RECORDED DATA

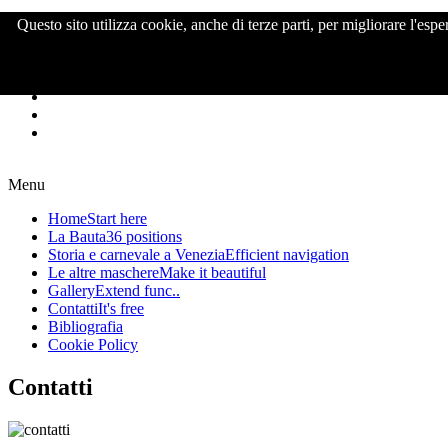
Questo sito utilizza cookie, anche di terze parti, per migliorare l'e
>
Menu
Home
Start here
La Bauta
36 positions
Storia e carnevale a Venezia
Efficient navigation
Le altre maschere
Make it beautiful
Gallery
Extend func..
Contatti
It's free
Bibliografia
Cookie Policy
Contatti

TO DO
Rewrite the text of the data above as a numbered list with one line per item, skipping any blank lines. Leave the pictures out.

ANSWER SECTION
1. Questo sito utilizza cookie, anche di terze parti, per migliorare l'e
2. >
3. Menu
4. Home
5. Start here
6. La Bauta
7. 36 positions
8. Storia e carnevale a Venezia
9. Efficient navigation
10. Le altre maschere
11. Make it beautiful
12. Gallery
13. Extend func..
14. Contatti
15. It's free
16. Bibliografia
17. Cookie Policy
18. Contatti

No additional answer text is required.